In the world of winter sports, few venues are more storied than the Lake Placid Olympic Center, in New York State’s Adirondack Mountains. Many legends focus around the Center’s two stints hosting the Winter Olympic Games: the third-ever games, in 1932, and the U.S. underdog hockey triumph over the Soviet Union in the 1980 Games’ “Miracle on Ice.”  

This year there’s a new legend, although it certainly was no miracle. It was simply UBC members doing what they always do: taking on a tough challenge and bringing home a beautiful finish, right on time. 

The workload was intense for 21 months, as 50 members of UBC Local 291 took part in major renovations at the Lake Placid Center. The deadline was all-important, as nearly 1,500 student athletes from 46 countries were set to compete there for 11 days in January, in the 2023 FISU World University Games, an international multi-sport competition for university athletes. 

The outcome? Lots of medals for the athletes, and gold-medal variety excellence among UBC carpenters, of course. 

The renovations were done under a Project Labor Agreement negotiated with New York’s Olympic Regional Development Authority, with the UBC’s training ability and staffing capacity a strong selling point, according to Matt Osborn, council representative in Plattsburgh, N.Y., for the North Atlantic States Regional Council of Carpenters. 

“The challenge was the timeline and the logistics of working with several contractors and subcontractors to keep the job staffed properly, while the venue stayed open for its usual business. We had other work going on in the region as well,” Osborn said. “Part of the solution was to grow the union and take in some new apprentices and journeymen.”  

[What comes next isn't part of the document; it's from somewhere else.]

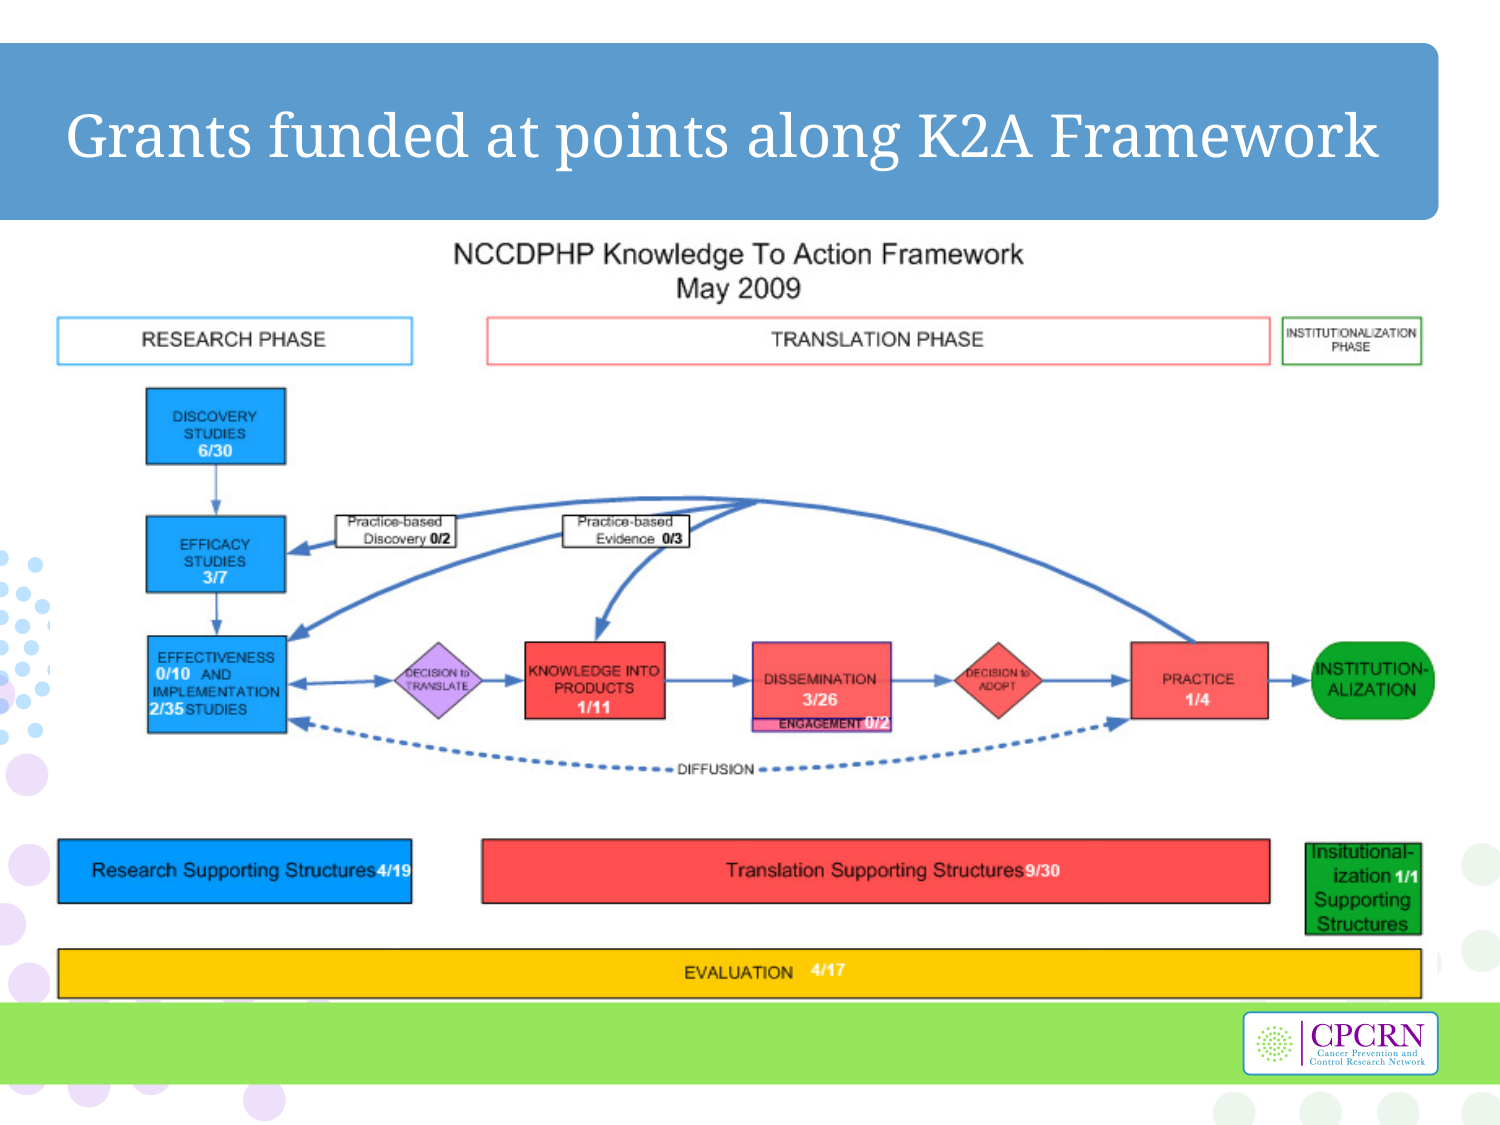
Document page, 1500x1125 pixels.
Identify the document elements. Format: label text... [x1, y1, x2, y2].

picture [0, 0, 1500, 1125]
list Grants funded at points along K2A Framework [50, 54, 1400, 213]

With Lake Placid’s remote location, the job meant long commutes for some members, who traveled from Syracuse, Albany and beyond to show their stuff on the project’s varied aspects: 

  • A new “Link” building connects the 1980 complex to the 1932 complex. Carpenters worked from concrete to both interior and exterior finishes. It includes a bar, cafeteria and seating area that overlooks the outdoor speed skating oval and ski jumps. It also features a museum on the history of the athletes and the games.  
  • Speed skating oval: Carpenters formed up for the placement of concrete for the new outdoor speed skating oval, and built an observation booth, restrooms and maintenance garage.  
  • 1980 Herb Brooks Arena: New seating, ADA-compliant restrooms and locker rooms. 
  • 1932 Jack Shea Arena: Upgrades to locker rooms along with installing an acoustical sound system to the rink ceiling. 

For Local 291 member Sam Blair, the project “had a different aura” than what he’s usually worked on in his nine-year UBC career.  

“Probably the most interesting part of the project was helping to create the space for the new Olympic Museum” within the complex, Blair said. An interior systems carpenter, Blair added that the new ceilings for the facility used “a different application that I hadn’t used before in a commercial setting. It was exciting to see the whole thing come to life after 40 years since it had had any updates.” 

Signatory contactors included: QSI Interiors; 34 Group; Quality Structures; AMC Construction and Management Corp; Gitzen Companies; Rozzell; and Hadley Exhibits. 

The 1980 arena got major upgrades. 
Local 291 members Joe Willette and Sam Blair, with Council Rep. Matthew Osborn, climbed atop the medal podium after a job well done. 
Concrete formwork was among improvements to the speed-skating facility.